**Exercise objective**
Reproduce exactly the first line of the material below and every line after it, ending with the line that contains "8: (373, 126)". No pictures should be copied.

Exercise data: Begin

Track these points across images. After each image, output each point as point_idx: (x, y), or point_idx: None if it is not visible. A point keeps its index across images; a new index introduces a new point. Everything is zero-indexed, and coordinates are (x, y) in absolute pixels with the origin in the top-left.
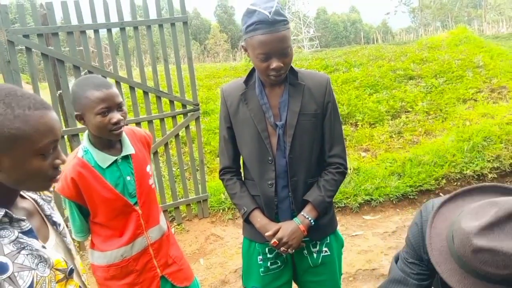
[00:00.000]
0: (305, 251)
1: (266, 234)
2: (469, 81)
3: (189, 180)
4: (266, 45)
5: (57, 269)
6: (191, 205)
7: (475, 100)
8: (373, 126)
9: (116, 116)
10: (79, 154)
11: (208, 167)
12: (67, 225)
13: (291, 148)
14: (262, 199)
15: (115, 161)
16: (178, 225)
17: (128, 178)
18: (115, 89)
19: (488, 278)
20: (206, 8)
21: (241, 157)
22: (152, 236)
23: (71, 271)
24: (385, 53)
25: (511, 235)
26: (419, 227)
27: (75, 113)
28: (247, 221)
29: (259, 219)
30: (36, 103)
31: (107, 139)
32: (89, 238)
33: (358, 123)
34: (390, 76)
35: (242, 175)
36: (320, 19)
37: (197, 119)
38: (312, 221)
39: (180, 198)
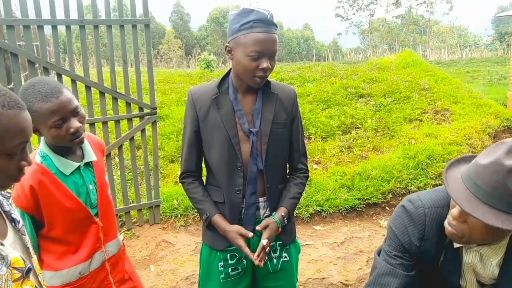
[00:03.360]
0: (266, 256)
1: (263, 239)
2: (415, 102)
3: (141, 185)
4: (261, 43)
5: (14, 268)
6: (143, 210)
7: (420, 120)
8: (325, 140)
9: (73, 124)
10: (36, 159)
11: (161, 172)
12: None
13: (266, 155)
14: (227, 206)
15: (78, 167)
16: (128, 230)
17: (91, 186)
18: (66, 94)
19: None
20: (161, 13)
21: (203, 162)
22: (110, 250)
23: (29, 270)
24: (337, 71)
25: None
26: (405, 219)
27: None
28: (208, 227)
29: (223, 224)
30: (10, 101)
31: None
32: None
33: (311, 136)
34: (341, 93)
35: (204, 180)
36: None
37: (154, 123)
38: (286, 222)
39: (131, 203)
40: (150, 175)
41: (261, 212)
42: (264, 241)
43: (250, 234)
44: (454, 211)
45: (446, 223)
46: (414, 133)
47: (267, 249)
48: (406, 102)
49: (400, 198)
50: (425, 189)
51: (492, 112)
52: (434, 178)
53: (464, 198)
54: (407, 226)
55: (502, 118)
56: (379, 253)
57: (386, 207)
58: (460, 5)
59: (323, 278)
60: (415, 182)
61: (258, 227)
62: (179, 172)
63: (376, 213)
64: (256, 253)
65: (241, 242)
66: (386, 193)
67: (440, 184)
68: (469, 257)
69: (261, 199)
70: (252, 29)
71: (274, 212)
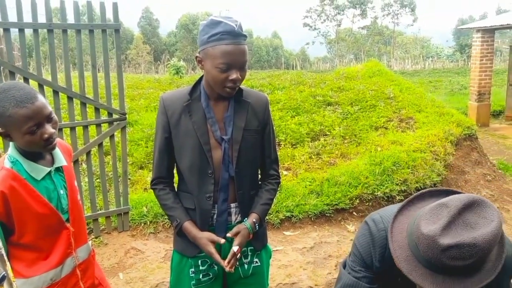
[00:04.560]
0: (237, 262)
1: (234, 246)
2: (381, 110)
3: (109, 191)
4: (229, 55)
5: None
6: (111, 217)
7: (386, 128)
8: (294, 146)
9: (47, 130)
10: (6, 164)
11: (130, 179)
12: None
13: (237, 162)
14: (198, 212)
15: (49, 172)
16: (96, 238)
17: (62, 192)
18: (41, 100)
19: (456, 271)
20: (129, 18)
21: (175, 168)
22: (80, 256)
23: (3, 278)
24: (306, 79)
25: (465, 228)
26: (368, 238)
27: None
28: (179, 233)
29: (194, 231)
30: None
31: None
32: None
33: (281, 143)
34: (310, 101)
35: (175, 186)
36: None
37: (123, 128)
38: (257, 228)
39: (99, 210)
40: (119, 181)
41: (233, 218)
42: (235, 248)
43: (222, 241)
44: None
45: None
46: (380, 140)
47: (238, 255)
48: (372, 111)
49: (367, 203)
50: (391, 195)
51: (454, 120)
52: (399, 184)
53: (403, 257)
54: (370, 246)
55: (463, 126)
56: (344, 266)
57: (354, 212)
58: (423, 17)
59: (293, 283)
60: (381, 188)
61: (229, 234)
62: (149, 179)
63: (344, 218)
64: (227, 260)
65: (212, 249)
66: (354, 198)
67: (405, 191)
68: None
69: (232, 205)
70: (220, 41)
71: (246, 218)
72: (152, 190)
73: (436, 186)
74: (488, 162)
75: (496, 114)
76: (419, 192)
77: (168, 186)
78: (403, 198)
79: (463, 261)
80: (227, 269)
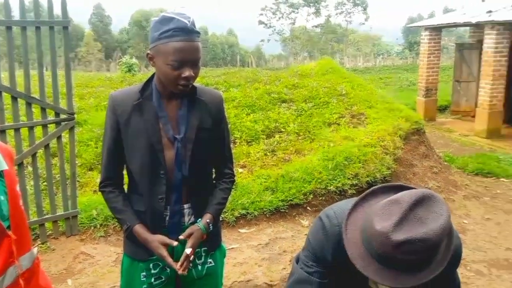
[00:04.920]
0: (190, 264)
1: (186, 249)
2: (333, 107)
3: (57, 195)
4: (181, 52)
5: None
6: (59, 222)
7: (338, 124)
8: (250, 144)
9: None
10: None
11: (79, 181)
12: None
13: (191, 162)
14: (149, 214)
15: None
16: (43, 243)
17: (2, 198)
18: None
19: (409, 265)
20: (80, 14)
21: (124, 169)
22: (24, 264)
23: None
24: (261, 77)
25: (417, 224)
26: (321, 233)
27: None
28: (129, 237)
29: (145, 234)
30: None
31: None
32: None
33: (236, 141)
34: (265, 98)
35: (125, 188)
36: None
37: (71, 129)
38: (211, 229)
39: (46, 214)
40: (67, 184)
41: (186, 219)
42: (188, 250)
43: (175, 243)
44: None
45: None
46: (332, 136)
47: (192, 257)
48: (325, 107)
49: (321, 198)
50: (343, 189)
51: (403, 116)
52: (351, 178)
53: (357, 253)
54: (323, 241)
55: (411, 121)
56: (297, 261)
57: (308, 207)
58: (374, 16)
59: (248, 281)
60: (334, 183)
61: (182, 236)
62: (98, 180)
63: (298, 214)
64: (180, 263)
65: (164, 252)
66: (308, 193)
67: (356, 185)
68: None
69: (185, 206)
70: (172, 38)
71: (199, 219)
72: (101, 192)
73: (386, 180)
74: (435, 155)
75: (442, 109)
76: (371, 189)
77: (118, 188)
78: (355, 192)
79: (415, 255)
80: (180, 272)
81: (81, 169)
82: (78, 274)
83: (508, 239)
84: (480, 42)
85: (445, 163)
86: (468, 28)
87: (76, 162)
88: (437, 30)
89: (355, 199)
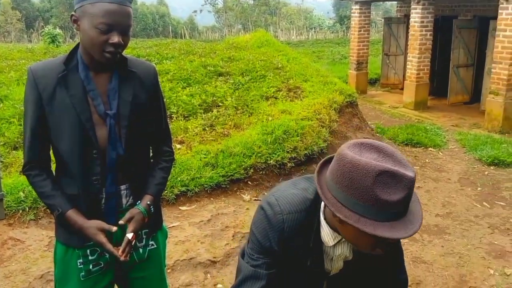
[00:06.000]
0: (131, 249)
1: (127, 237)
2: (270, 80)
3: None
4: (111, 15)
5: None
6: None
7: (276, 98)
8: (187, 118)
9: None
10: None
11: (2, 161)
12: None
13: (127, 140)
14: (83, 198)
15: None
16: None
17: None
18: None
19: (397, 210)
20: None
21: (51, 150)
22: None
23: None
24: (196, 49)
25: (395, 163)
26: (264, 222)
27: None
28: (61, 223)
29: (79, 220)
30: None
31: None
32: None
33: (173, 116)
34: (201, 71)
35: (53, 170)
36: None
37: None
38: (153, 211)
39: None
40: None
41: (124, 201)
42: (129, 235)
43: (114, 229)
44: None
45: (377, 250)
46: (270, 110)
47: (133, 242)
48: (262, 81)
49: (261, 172)
50: (282, 162)
51: (337, 89)
52: (290, 151)
53: (354, 219)
54: (267, 230)
55: (345, 94)
56: (243, 255)
57: (249, 182)
58: None
59: (191, 258)
60: (273, 156)
61: (121, 221)
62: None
63: (239, 188)
64: (121, 249)
65: (102, 239)
66: (248, 168)
67: (295, 158)
68: (339, 250)
69: (123, 187)
70: None
71: (139, 202)
72: (25, 176)
73: (323, 152)
74: (367, 127)
75: (373, 82)
76: (323, 160)
77: (44, 171)
78: (293, 165)
79: (401, 194)
80: (122, 258)
81: (4, 148)
82: (7, 261)
83: (437, 206)
84: (407, 16)
85: (377, 134)
86: (395, 2)
87: None
88: (366, 4)
89: (296, 179)
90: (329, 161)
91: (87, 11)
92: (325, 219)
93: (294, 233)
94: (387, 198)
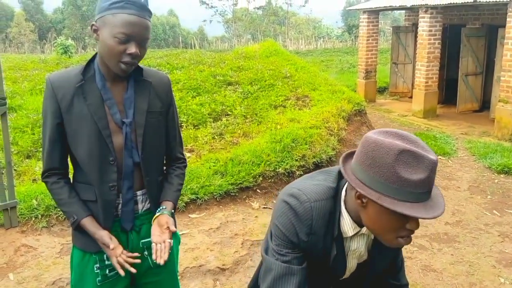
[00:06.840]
0: (146, 252)
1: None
2: (279, 89)
3: None
4: (130, 26)
5: None
6: None
7: (284, 107)
8: (197, 127)
9: None
10: None
11: (16, 170)
12: None
13: (143, 148)
14: (101, 204)
15: None
16: None
17: None
18: None
19: (406, 187)
20: None
21: (69, 158)
22: None
23: None
24: (205, 59)
25: (419, 147)
26: (290, 215)
27: None
28: (77, 229)
29: (93, 229)
30: None
31: None
32: None
33: (183, 124)
34: (211, 81)
35: (71, 177)
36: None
37: (4, 115)
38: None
39: None
40: (3, 173)
41: (140, 206)
42: (170, 241)
43: (112, 246)
44: (410, 225)
45: (399, 240)
46: (279, 118)
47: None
48: (271, 90)
49: (270, 180)
50: (291, 170)
51: (345, 97)
52: (298, 159)
53: (389, 202)
54: (293, 222)
55: (353, 102)
56: (266, 251)
57: (258, 190)
58: None
59: (200, 266)
60: (282, 164)
61: (173, 228)
62: (38, 169)
63: (248, 196)
64: (166, 253)
65: (108, 251)
66: (257, 176)
67: (304, 166)
68: (355, 244)
69: (139, 193)
70: (123, 9)
71: (162, 207)
72: (44, 183)
73: (332, 160)
74: None
75: (381, 90)
76: (347, 152)
77: (63, 178)
78: (302, 173)
79: (422, 174)
80: (161, 262)
81: (18, 157)
82: (20, 268)
83: (447, 214)
84: (415, 25)
85: None
86: (403, 11)
87: (12, 150)
88: (374, 13)
89: (310, 174)
90: (352, 153)
91: (108, 21)
92: (346, 208)
93: (321, 222)
94: (408, 177)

Exercise data: End

**Solution to this problem**
Track these points across images. After each image, output each point as point_idx: (x, y), or point_idx: None if it is not visible. A point keeps its index across images; a new index introduces a new point. Everything is zero-indexed, and coordinates are (x, y) in absolute pixels with the origin in the top-left.
[00:00.000]
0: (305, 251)
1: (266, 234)
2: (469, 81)
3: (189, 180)
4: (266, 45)
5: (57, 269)
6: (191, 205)
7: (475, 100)
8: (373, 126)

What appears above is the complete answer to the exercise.